◆ **Input for this task**:
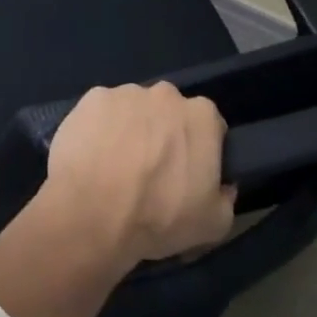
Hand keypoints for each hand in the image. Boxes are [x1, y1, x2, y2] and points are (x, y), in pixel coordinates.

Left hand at [42, 81, 237, 264]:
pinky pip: (102, 112)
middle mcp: (165, 94)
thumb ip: (225, 198)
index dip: (200, 149)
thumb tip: (223, 186)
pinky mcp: (91, 97)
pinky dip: (100, 129)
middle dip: (164, 134)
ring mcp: (125, 92)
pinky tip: (92, 157)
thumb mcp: (212, 224)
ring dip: (130, 130)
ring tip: (115, 167)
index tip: (189, 173)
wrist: (92, 211)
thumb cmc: (158, 216)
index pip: (209, 126)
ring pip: (133, 109)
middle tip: (150, 170)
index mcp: (201, 116)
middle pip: (169, 112)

◆ **Description of the task**: Produce an exact copy of each line from the one holding "middle mcp: (165, 94)" through the last line of the records, both included, and nothing more.

◆ **Result**:
middle mcp: (165, 94)
thumb ip: (225, 198)
index dip: (200, 149)
thumb tip: (223, 186)
pinky mcp: (91, 97)
pinky dip: (100, 129)
middle dip: (164, 134)
ring mcp: (125, 92)
pinky tip: (92, 157)
thumb mcp: (212, 224)
ring dip: (130, 130)
ring tip: (115, 167)
index tip: (189, 173)
wrist: (92, 211)
thumb cmc: (158, 216)
index pip: (209, 126)
ring pip: (133, 109)
middle tip: (150, 170)
index mcp: (201, 116)
middle pip: (169, 112)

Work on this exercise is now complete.